▸ **Problem details**:
Continue the post about the R code and its printed output from the point where it stops.

▸ **Document section**:
== == ==

So, I have the following code in R:
y
a <- -0.1
test <- (1/((y+as.numeric(!y))*(a-1)))
test
test^a
-0.9090909^a
Giving me the output:
> y
[1] 0.00000000 0.06024096 0.00000000 0.01098901 0.00000000 0.00000000
[7] 0.01829268 0.00000000 0.06976744 0.00000000 0.04380665 0.01351351
[13] 0.00000000 0.00000000 0.00000000 0.00000000 0.00310559 0.00000000
[19] 0.00000000 0.00000000 0.09957447 0.00000000 0.03738318 0.00000000
> a <- -0.1
> test <- (1/((y+as.numeric(!y))*(a-1)))

== == ==

▸ **Records**:
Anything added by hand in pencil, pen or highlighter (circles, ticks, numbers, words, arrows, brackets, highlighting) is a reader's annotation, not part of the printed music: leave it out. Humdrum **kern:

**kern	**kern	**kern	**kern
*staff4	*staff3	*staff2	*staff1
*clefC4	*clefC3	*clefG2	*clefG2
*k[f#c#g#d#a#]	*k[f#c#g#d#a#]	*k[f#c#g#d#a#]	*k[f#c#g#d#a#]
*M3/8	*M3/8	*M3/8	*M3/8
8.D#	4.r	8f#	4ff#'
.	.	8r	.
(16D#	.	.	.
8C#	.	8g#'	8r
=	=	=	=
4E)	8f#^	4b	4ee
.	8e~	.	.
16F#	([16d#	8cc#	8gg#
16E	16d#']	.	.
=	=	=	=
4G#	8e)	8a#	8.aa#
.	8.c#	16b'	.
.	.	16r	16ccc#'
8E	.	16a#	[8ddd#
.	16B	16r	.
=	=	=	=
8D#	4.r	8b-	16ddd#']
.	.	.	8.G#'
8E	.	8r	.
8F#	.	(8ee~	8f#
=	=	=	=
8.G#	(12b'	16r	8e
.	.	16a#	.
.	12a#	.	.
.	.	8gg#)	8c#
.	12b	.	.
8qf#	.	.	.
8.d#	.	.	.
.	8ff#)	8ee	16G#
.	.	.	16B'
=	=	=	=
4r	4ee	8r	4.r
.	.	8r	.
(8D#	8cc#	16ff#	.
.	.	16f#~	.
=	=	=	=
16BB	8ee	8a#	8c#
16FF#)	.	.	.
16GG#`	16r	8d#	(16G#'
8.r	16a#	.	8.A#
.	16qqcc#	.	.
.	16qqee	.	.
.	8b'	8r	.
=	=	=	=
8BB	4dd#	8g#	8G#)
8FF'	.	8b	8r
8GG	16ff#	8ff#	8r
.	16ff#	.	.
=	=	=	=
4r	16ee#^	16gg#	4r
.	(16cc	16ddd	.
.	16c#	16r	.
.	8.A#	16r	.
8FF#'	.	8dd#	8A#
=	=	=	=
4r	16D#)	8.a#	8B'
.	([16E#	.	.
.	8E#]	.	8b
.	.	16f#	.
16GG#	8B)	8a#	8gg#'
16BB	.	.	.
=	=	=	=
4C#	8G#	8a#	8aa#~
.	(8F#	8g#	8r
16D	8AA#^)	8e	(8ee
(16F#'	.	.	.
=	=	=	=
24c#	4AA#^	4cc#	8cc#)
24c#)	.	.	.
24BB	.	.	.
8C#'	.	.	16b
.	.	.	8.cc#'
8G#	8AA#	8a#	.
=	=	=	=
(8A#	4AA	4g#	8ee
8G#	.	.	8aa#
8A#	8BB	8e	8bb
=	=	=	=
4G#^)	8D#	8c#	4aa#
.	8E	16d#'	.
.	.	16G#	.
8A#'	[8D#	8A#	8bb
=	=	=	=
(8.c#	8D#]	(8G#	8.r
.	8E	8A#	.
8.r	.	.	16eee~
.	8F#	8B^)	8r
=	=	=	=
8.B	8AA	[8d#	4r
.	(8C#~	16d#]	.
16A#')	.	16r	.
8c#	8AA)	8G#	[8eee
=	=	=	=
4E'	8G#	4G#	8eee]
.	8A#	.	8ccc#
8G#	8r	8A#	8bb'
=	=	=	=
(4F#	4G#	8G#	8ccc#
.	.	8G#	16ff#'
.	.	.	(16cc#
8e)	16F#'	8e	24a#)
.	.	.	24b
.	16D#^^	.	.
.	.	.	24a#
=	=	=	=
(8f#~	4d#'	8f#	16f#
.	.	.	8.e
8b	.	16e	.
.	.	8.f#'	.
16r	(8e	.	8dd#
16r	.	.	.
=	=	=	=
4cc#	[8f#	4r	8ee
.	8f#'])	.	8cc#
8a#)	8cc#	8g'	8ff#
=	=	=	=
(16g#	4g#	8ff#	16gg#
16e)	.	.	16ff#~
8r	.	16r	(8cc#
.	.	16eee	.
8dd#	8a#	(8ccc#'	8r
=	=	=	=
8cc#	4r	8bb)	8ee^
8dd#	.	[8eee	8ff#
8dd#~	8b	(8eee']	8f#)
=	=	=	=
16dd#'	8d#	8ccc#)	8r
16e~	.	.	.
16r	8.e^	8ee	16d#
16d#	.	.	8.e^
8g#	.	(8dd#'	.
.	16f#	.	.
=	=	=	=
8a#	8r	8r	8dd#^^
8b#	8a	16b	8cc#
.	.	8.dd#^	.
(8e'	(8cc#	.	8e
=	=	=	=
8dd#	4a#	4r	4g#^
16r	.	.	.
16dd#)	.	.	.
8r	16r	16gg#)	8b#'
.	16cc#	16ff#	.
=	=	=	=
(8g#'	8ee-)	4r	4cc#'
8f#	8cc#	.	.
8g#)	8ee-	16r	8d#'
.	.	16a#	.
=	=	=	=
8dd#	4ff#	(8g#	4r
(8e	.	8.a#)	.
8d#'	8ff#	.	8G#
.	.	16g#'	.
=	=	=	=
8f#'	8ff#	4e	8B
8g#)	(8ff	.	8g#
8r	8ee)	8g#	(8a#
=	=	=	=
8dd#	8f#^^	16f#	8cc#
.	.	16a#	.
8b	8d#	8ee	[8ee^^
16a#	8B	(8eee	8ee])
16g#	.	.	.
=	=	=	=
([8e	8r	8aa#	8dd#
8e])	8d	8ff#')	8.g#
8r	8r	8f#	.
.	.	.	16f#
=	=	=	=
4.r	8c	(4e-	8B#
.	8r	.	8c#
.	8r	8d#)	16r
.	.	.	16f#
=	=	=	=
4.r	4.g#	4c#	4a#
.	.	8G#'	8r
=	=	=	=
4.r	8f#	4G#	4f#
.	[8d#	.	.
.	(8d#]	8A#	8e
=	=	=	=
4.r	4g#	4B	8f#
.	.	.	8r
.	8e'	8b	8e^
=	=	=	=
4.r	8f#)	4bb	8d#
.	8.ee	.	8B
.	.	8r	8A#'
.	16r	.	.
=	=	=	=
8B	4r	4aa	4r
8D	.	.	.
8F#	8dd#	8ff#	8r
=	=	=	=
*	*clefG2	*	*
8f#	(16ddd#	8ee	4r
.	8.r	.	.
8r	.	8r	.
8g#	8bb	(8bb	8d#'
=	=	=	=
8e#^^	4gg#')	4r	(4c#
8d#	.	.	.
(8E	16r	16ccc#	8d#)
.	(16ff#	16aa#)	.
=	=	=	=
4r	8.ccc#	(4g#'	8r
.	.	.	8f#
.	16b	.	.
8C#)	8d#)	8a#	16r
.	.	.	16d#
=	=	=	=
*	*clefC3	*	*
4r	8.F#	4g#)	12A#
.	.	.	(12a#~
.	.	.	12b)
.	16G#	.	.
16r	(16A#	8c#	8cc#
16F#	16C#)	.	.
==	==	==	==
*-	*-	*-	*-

== == ==

▸ **Written reply**:
> test
[1] -0.9090909 -15.0909091 -0.9090909 -82.7272727 -0.9090909
[6] -0.9090909 -49.6969697 -0.9090909 -13.0303030 -0.9090909
[11] -20.7523511 -67.2727273 -0.9090909 -0.9090909 -0.9090909
[16] -0.9090909 -292.7272727 -0.9090909 -0.9090909 -0.9090909
[21] -9.1297591 -0.9090909 -24.3181818 -0.9090909
> test^a
[1] NaN NaN NaN NaN NaN NaN NaN NaN NaN NaN NaN NaN NaN NaN NaN NaN
[17] NaN NaN NaN NaN NaN NaN NaN NaN
> -0.9090909^a
[1] -1.009577
I do not understand why It gives me NaN when taking test to the power a, when clearly, I can simply copy a single value from test and raise it to the power a, and that works. Using test[1]^a does not work either.